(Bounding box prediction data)

------------------------------------------------------------------------

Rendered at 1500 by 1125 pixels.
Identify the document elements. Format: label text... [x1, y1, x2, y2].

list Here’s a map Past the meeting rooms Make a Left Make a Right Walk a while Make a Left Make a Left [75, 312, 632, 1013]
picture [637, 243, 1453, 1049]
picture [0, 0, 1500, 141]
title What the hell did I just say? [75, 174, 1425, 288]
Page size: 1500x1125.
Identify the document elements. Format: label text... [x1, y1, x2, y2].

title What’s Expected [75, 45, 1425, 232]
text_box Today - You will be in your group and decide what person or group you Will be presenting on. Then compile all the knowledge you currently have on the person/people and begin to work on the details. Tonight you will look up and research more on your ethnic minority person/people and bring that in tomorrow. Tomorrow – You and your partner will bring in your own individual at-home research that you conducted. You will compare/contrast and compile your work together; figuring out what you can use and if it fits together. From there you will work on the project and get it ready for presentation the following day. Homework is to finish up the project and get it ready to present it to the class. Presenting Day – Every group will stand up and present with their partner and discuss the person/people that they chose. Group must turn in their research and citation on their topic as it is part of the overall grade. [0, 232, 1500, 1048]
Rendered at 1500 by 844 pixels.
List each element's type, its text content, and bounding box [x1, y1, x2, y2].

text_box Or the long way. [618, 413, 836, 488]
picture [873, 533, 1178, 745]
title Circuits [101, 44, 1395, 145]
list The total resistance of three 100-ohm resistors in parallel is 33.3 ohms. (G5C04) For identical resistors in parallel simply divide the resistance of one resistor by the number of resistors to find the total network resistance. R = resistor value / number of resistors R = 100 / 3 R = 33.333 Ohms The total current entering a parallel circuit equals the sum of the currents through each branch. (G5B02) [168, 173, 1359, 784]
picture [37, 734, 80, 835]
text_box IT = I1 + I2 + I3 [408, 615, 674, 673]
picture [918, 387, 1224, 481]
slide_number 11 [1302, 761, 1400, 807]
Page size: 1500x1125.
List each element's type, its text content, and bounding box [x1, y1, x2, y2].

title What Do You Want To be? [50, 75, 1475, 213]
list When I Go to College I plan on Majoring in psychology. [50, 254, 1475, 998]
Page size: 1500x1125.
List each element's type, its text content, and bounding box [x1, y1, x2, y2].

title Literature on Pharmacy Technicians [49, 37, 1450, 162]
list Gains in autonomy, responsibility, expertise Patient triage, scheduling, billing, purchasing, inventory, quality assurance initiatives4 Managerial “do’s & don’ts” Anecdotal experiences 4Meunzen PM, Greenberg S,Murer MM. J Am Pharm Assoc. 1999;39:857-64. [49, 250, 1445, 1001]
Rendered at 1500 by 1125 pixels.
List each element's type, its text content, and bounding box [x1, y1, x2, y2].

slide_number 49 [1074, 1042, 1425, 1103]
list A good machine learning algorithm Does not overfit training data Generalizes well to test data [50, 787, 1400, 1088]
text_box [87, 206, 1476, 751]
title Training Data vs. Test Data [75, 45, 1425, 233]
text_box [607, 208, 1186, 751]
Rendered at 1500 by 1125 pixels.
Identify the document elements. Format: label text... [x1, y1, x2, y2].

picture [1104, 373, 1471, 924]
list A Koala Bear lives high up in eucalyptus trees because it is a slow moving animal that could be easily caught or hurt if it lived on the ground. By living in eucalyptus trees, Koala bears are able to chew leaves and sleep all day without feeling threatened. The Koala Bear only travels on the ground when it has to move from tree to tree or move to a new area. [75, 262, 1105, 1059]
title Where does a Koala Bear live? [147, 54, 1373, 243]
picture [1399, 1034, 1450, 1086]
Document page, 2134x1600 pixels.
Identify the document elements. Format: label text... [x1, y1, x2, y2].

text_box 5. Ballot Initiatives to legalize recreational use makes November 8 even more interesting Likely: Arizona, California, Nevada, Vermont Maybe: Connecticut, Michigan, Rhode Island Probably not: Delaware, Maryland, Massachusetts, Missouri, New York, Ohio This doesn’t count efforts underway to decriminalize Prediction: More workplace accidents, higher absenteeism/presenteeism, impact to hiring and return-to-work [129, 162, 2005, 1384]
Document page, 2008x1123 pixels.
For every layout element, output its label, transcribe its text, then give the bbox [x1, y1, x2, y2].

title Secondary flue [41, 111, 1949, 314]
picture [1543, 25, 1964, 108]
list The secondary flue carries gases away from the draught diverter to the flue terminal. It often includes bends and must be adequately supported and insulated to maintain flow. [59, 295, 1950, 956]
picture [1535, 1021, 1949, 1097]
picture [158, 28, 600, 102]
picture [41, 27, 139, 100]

------------------------------------------------------------------------

JOB: Write all the entries again precisely as they were given.

YOUR RESPONSE:
Rendered at 1500 by 1125 pixels.
Identify the document elements. Format: label text... [x1, y1, x2, y2].

list Here’s a map Past the meeting rooms Make a Left Make a Right Walk a while Make a Left Make a Left [75, 312, 632, 1013]
picture [637, 243, 1453, 1049]
picture [0, 0, 1500, 141]
title What the hell did I just say? [75, 174, 1425, 288]
Page size: 1500x1125.
Identify the document elements. Format: label text... [x1, y1, x2, y2].

title What’s Expected [75, 45, 1425, 232]
text_box Today - You will be in your group and decide what person or group you Will be presenting on. Then compile all the knowledge you currently have on the person/people and begin to work on the details. Tonight you will look up and research more on your ethnic minority person/people and bring that in tomorrow. Tomorrow – You and your partner will bring in your own individual at-home research that you conducted. You will compare/contrast and compile your work together; figuring out what you can use and if it fits together. From there you will work on the project and get it ready for presentation the following day. Homework is to finish up the project and get it ready to present it to the class. Presenting Day – Every group will stand up and present with their partner and discuss the person/people that they chose. Group must turn in their research and citation on their topic as it is part of the overall grade. [0, 232, 1500, 1048]
Rendered at 1500 by 844 pixels.
List each element's type, its text content, and bounding box [x1, y1, x2, y2].

text_box Or the long way. [618, 413, 836, 488]
picture [873, 533, 1178, 745]
title Circuits [101, 44, 1395, 145]
list The total resistance of three 100-ohm resistors in parallel is 33.3 ohms. (G5C04) For identical resistors in parallel simply divide the resistance of one resistor by the number of resistors to find the total network resistance. R = resistor value / number of resistors R = 100 / 3 R = 33.333 Ohms The total current entering a parallel circuit equals the sum of the currents through each branch. (G5B02) [168, 173, 1359, 784]
picture [37, 734, 80, 835]
text_box IT = I1 + I2 + I3 [408, 615, 674, 673]
picture [918, 387, 1224, 481]
slide_number 11 [1302, 761, 1400, 807]
Page size: 1500x1125.
List each element's type, its text content, and bounding box [x1, y1, x2, y2].

title What Do You Want To be? [50, 75, 1475, 213]
list When I Go to College I plan on Majoring in psychology. [50, 254, 1475, 998]
Page size: 1500x1125.
List each element's type, its text content, and bounding box [x1, y1, x2, y2].

title Literature on Pharmacy Technicians [49, 37, 1450, 162]
list Gains in autonomy, responsibility, expertise Patient triage, scheduling, billing, purchasing, inventory, quality assurance initiatives4 Managerial “do’s & don’ts” Anecdotal experiences 4Meunzen PM, Greenberg S,Murer MM. J Am Pharm Assoc. 1999;39:857-64. [49, 250, 1445, 1001]
Rendered at 1500 by 1125 pixels.
List each element's type, its text content, and bounding box [x1, y1, x2, y2].

slide_number 49 [1074, 1042, 1425, 1103]
list A good machine learning algorithm Does not overfit training data Generalizes well to test data [50, 787, 1400, 1088]
text_box [87, 206, 1476, 751]
title Training Data vs. Test Data [75, 45, 1425, 233]
text_box [607, 208, 1186, 751]
Rendered at 1500 by 1125 pixels.
Identify the document elements. Format: label text... [x1, y1, x2, y2].

picture [1104, 373, 1471, 924]
list A Koala Bear lives high up in eucalyptus trees because it is a slow moving animal that could be easily caught or hurt if it lived on the ground. By living in eucalyptus trees, Koala bears are able to chew leaves and sleep all day without feeling threatened. The Koala Bear only travels on the ground when it has to move from tree to tree or move to a new area. [75, 262, 1105, 1059]
title Where does a Koala Bear live? [147, 54, 1373, 243]
picture [1399, 1034, 1450, 1086]
Document page, 2134x1600 pixels.
Identify the document elements. Format: label text... [x1, y1, x2, y2].

text_box 5. Ballot Initiatives to legalize recreational use makes November 8 even more interesting Likely: Arizona, California, Nevada, Vermont Maybe: Connecticut, Michigan, Rhode Island Probably not: Delaware, Maryland, Massachusetts, Missouri, New York, Ohio This doesn’t count efforts underway to decriminalize Prediction: More workplace accidents, higher absenteeism/presenteeism, impact to hiring and return-to-work [129, 162, 2005, 1384]
Document page, 2008x1123 pixels.
For every layout element, output its label, transcribe its text, then give the bbox [x1, y1, x2, y2].

title Secondary flue [41, 111, 1949, 314]
picture [1543, 25, 1964, 108]
list The secondary flue carries gases away from the draught diverter to the flue terminal. It often includes bends and must be adequately supported and insulated to maintain flow. [59, 295, 1950, 956]
picture [1535, 1021, 1949, 1097]
picture [158, 28, 600, 102]
picture [41, 27, 139, 100]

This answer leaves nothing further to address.